Once trained, residential care staff were able to carry out basic clinical tasks such as monitoring and minor dressings – usually in response to the needs of a specific resident.
Findings demonstrate a need to establish more clinical relevance in Level 3 NVQ course content. A standardised quality control system would ensure more universal confidence in, and currency for, this qualification. Rolling out clinical up-skilling will require time for care staff to gain confidence in their new roles and for working relationships with community nurses and GPs to adjust.
It's finding the boundaries as to what carers could do, and the accountability bit, and I want something a bit more defined before we go ahead with that, so we know that we’re doing it right and we're not exposed to any kind of comebacks. (Residential Home Manager)
The research findings support the view that good basic health/nursing care can be delivered in a residential home with outreach to community nurses, provided there is a sound practice-driven relationship, and that care staff know when to seek nurse-led support. However, those responsible for development of the new role carer workforce should recognise that, without incentives and recognition for the delivery of improved health and social care, these roles will become difficult to sustain beyond a 'honeymoon' period.

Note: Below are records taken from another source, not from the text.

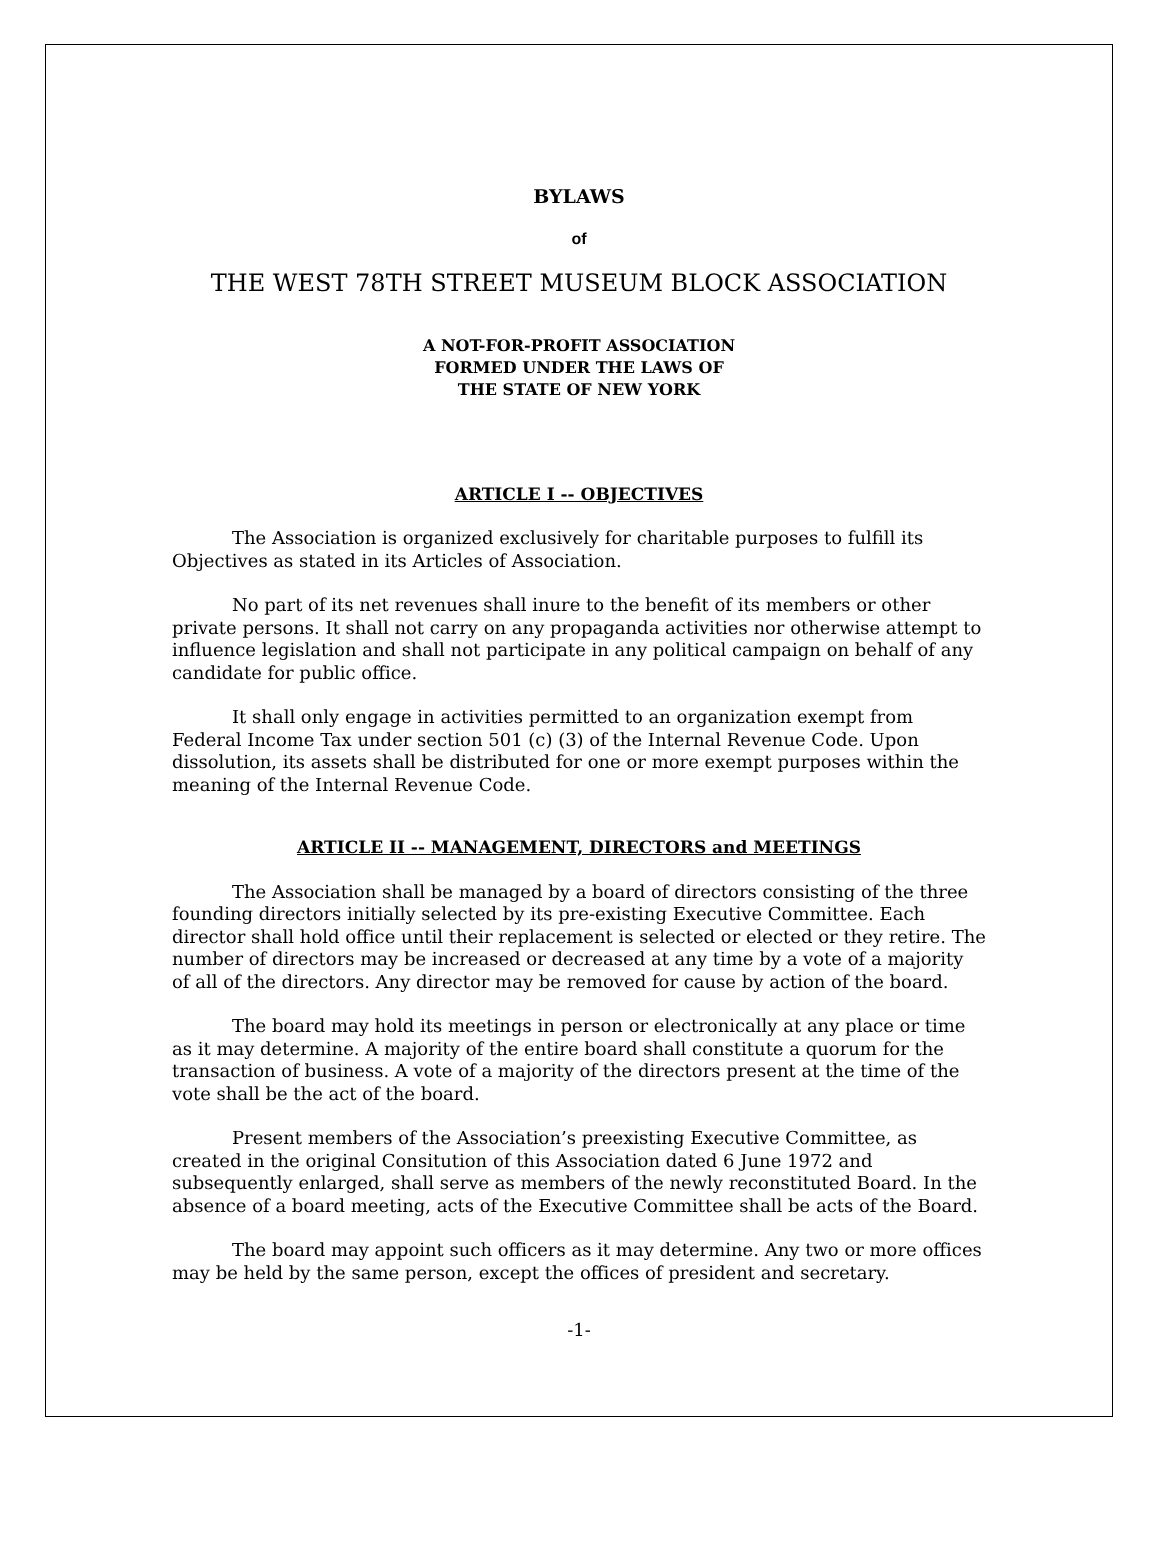BYLAWS
of
THE WEST 78TH STREET MUSEUM BLOCK ASSOCIATION
A NOT-FOR-PROFIT ASSOCIATION
FORMED UNDER THE LAWS OF
THE STATE OF NEW YORK
ARTICLE I -- OBJECTIVES
The Association is organized exclusively for charitable purposes to fulfill its Objectives as stated in its Articles of Association.
No part of its net revenues shall inure to the benefit of its members or other private persons. It shall not carry on any propaganda activities nor otherwise attempt to influence legislation and shall not participate in any political campaign on behalf of any candidate for public office.
It shall only engage in activities permitted to an organization exempt from Federal Income Tax under section 501 (c) (3) of the Internal Revenue Code. Upon dissolution, its assets shall be distributed for one or more exempt purposes within the meaning of the Internal Revenue Code.
ARTICLE II -- MANAGEMENT, DIRECTORS and MEETINGS
The Association shall be managed by a board of directors consisting of the three founding directors initially selected by its pre-existing Executive Committee. Each director shall hold office until their replacement is selected or elected or they retire. The number of directors may be increased or decreased at any time by a vote of a majority of all of the directors. Any director may be removed for cause by action of the board.
The board may hold its meetings in person or electronically at any place or time as it may determine. A majority of the entire board shall constitute a quorum for the transaction of business. A vote of a majority of the directors present at the time of the vote shall be the act of the board.
Present members of the Association’s preexisting Executive Committee, as created in the original Consitution of this Association dated 6 June 1972 and subsequently enlarged, shall serve as members of the newly reconstituted Board. In the absence of a board meeting, acts of the Executive Committee shall be acts of the Board.
The board may appoint such officers as it may determine. Any two or more offices may be held by the same person, except the offices of president and secretary.
-1-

Crucial to the development of the new carer workforce is the issue of professionalisation. This should include carer registration and recognised formal qualifications. A robust accountability and liability framework is also needed to protect both new role carers and older people. Unions could play a part in developing supportive structures for staff. There is also a need for national agreement on appropriate competencies and the nursing activities suitable to new role carers.

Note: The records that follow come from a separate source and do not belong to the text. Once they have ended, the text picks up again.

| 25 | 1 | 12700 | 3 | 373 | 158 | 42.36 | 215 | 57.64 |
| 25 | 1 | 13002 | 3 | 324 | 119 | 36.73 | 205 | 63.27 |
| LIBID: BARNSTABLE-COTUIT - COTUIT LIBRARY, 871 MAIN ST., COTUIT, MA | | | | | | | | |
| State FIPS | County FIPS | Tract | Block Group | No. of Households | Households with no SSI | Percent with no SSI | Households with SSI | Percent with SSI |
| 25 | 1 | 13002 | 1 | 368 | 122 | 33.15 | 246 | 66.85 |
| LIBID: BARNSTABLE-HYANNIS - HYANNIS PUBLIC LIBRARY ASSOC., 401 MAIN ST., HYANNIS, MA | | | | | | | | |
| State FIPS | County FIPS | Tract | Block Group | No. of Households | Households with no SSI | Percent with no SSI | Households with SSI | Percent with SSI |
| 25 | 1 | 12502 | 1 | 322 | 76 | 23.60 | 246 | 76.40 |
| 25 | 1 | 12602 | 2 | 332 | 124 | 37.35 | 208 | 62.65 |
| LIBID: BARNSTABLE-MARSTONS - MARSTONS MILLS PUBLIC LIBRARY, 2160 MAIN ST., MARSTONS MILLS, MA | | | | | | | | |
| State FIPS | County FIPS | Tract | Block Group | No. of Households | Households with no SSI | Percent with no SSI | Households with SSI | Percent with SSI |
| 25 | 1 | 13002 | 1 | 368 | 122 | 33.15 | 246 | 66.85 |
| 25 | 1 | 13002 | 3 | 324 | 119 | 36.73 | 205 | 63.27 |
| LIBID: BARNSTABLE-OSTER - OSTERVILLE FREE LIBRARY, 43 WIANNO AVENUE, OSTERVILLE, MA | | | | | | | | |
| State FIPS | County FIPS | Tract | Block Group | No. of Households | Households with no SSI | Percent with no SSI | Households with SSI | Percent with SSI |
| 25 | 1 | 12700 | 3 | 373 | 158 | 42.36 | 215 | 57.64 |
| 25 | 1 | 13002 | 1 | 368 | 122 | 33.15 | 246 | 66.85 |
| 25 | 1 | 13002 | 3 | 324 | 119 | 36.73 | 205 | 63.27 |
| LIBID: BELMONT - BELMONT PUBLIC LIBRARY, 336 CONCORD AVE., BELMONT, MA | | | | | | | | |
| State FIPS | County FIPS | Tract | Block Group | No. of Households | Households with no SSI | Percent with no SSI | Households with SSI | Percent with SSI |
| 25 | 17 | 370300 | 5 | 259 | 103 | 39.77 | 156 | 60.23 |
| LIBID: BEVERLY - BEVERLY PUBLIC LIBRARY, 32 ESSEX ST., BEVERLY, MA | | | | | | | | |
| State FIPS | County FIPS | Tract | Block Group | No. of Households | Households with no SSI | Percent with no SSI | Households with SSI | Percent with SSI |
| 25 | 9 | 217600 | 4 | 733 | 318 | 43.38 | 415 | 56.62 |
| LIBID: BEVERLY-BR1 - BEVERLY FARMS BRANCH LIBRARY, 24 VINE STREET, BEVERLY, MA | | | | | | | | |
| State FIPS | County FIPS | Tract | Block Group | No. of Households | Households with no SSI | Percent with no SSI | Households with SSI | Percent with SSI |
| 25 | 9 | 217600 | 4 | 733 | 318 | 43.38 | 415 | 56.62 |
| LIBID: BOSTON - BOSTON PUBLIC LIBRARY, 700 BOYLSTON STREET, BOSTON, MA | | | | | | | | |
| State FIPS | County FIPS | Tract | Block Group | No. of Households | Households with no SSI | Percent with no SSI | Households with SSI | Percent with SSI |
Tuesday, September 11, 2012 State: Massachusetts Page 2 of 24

Although no single approach was identified as ideal, certain factors are important for successful and sustainable change:
If you can earn more stacking shelves in a supermarket than you can earn providing care then I think that suggests that society doesn’t value care work, and if you put that alongside the fact that we know a Western society doesn’t tend to value ageing, then as far as I’m concerned culturally you’ve already got a challenge before you even start to look at the services that you’re trying to provide. (National nurse advisor for the independent sector)

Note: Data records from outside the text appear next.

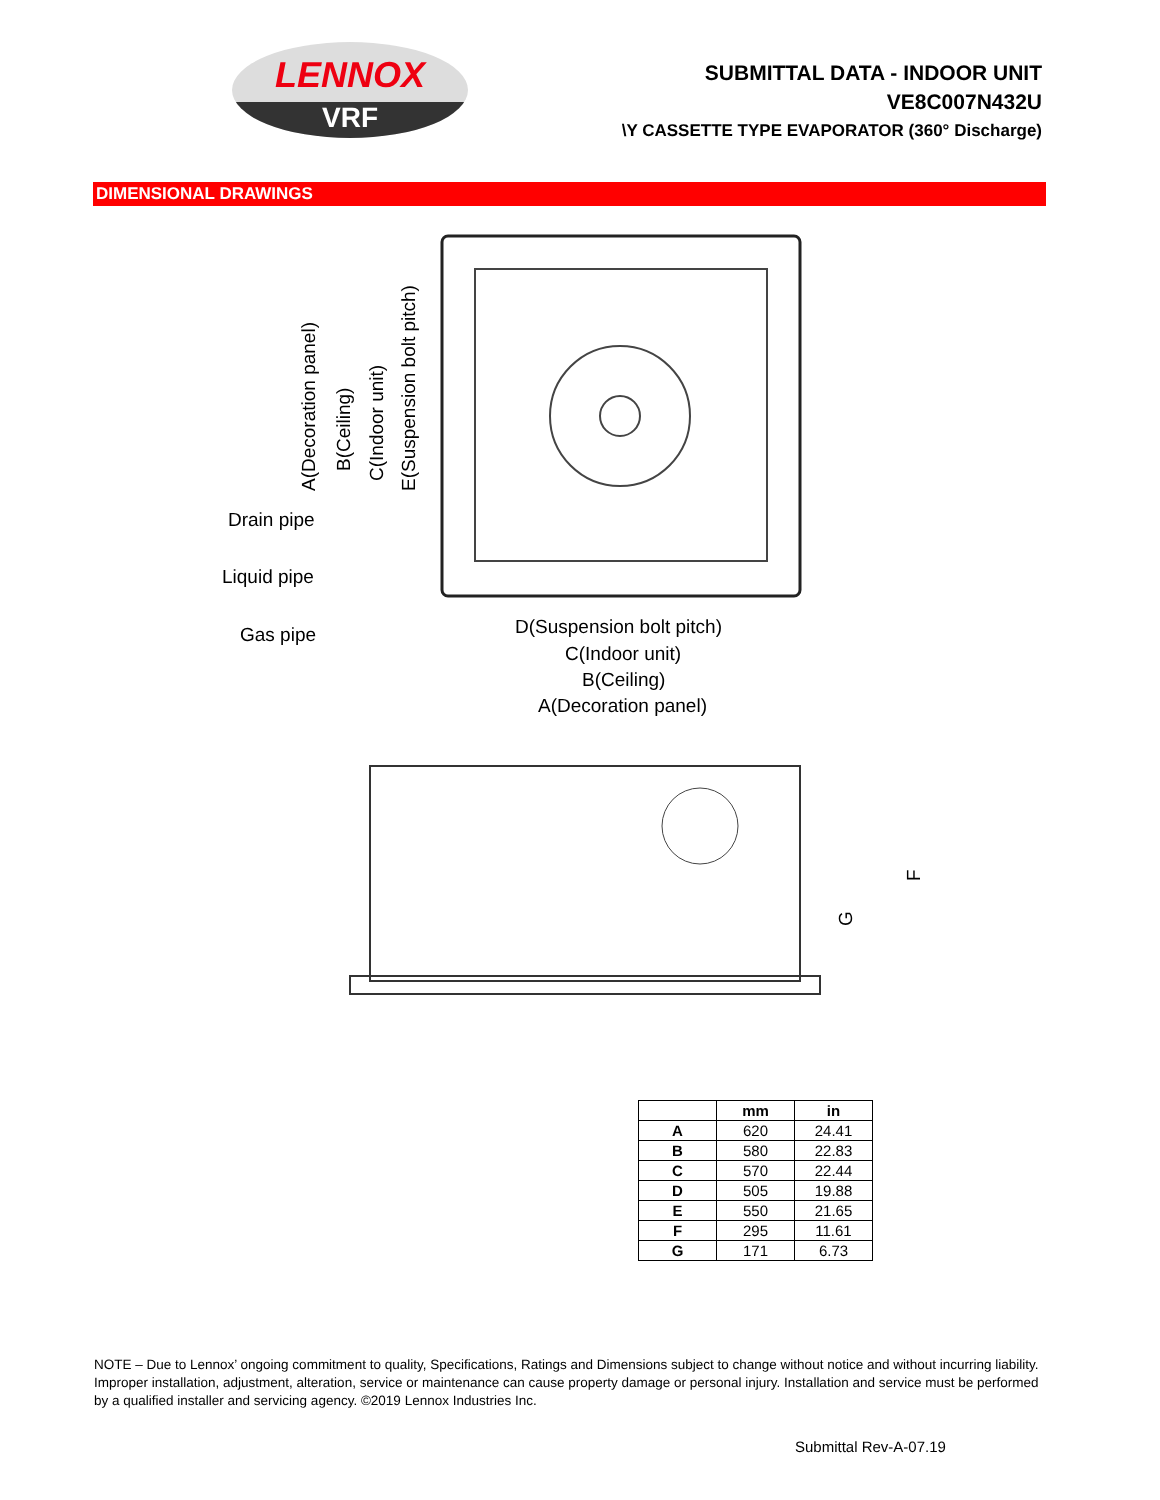LENNOX
VRF
SUBMITTAL DATA - INDOOR UNIT
VE8C007N432U
\Y CASSETTE TYPE EVAPORATOR (360° Discharge)
DIMENSIONAL DRAWINGS
A(Decoration panel)
B(Ceiling)
C(Indoor unit)
E(Suspension bolt pitch)
Drain pipe
Liquid pipe
Gas pipe
D(Suspension bolt pitch)
C(Indoor unit)
B(Ceiling)
A(Decoration panel)
F
G
| | mm | in |
| --- | --- | --- |
| A | 620 | 24.41 |
| B | 580 | 22.83 |
| C | 570 | 22.44 |
| D | 505 | 19.88 |
| E | 550 | 21.65 |
| F | 295 | 11.61 |
| G | 171 | 6.73 |
NOTE – Due to Lennox’ ongoing commitment to quality, Specifications, Ratings and Dimensions subject to change without notice and without incurring liability. Improper installation, adjustment, alteration, service or maintenance can cause property damage or personal injury. Installation and service must be performed by a qualified installer and servicing agency. ©2019 Lennox Industries Inc.
Submittal Rev-A-07.19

Residential homes can provide enhanced care, but important issues need to be addressed. The cultural divide between health and social care can be overcome through new models of care involving up-skilling of care home staff. However, covert denigration of those who care for older residents, inconsistencies in regulatory decision-making, and an emphasis on cost containment rather than consumer benefits, will all challenge innovation. As will the continued ineligibility of residential homes for FNCC, even if older people require complex or terminal care.
Increasing age and morbidity, on admission and beyond, could eventually lead to different tiers of residential care, making the current distinction between residential and nursing care homes no longer meaningful. Financial constraints limit the ability of residential homes to develop and apply end-of-life and other enhanced care skills at present. This means that the choice of 'staying put for life' in a home is removed from some older people. Residential homes will not be able to provide this choice unless there is financial support for new role carers and their training.
Health-orientated education and training of residential care staff will require more strategic working relationships between NHS community staff and care homes. Residential care homes currently differ in their access to community nursing and medical expertise.
Factors such as these will affect any attempts to improve the ability of the care workforce to meet the future challenges of caring for older people in residential care homes. At the same time, this study demonstrates that residential home staff can implement beneficial changes if the barriers can be overcome.